Count the lines in the records that contain the word "highest", and reply with the number alone.

> **Exercise material**
^^^^^^^^
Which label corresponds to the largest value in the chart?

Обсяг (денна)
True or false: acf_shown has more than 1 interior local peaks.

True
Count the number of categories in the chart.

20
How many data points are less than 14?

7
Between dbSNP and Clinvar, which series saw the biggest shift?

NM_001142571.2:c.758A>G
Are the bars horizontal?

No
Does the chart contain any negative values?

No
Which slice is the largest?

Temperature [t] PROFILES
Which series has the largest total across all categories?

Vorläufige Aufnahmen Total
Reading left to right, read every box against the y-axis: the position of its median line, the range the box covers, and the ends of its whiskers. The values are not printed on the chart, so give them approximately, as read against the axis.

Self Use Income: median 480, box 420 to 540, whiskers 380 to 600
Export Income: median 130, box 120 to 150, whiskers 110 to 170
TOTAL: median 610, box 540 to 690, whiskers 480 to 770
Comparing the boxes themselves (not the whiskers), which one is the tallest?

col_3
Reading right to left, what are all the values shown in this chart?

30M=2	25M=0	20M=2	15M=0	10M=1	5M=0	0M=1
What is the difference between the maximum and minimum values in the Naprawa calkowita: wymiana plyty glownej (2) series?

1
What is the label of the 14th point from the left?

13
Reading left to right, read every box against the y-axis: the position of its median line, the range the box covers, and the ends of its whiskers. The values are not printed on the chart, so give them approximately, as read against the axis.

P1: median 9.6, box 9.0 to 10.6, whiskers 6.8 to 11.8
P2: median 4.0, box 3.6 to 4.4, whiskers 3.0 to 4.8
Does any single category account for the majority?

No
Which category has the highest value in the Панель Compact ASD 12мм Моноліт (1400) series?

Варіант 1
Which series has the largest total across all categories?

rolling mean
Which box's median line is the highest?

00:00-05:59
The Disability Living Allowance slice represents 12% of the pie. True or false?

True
^^^^^^^^
> **Finished exercise**
2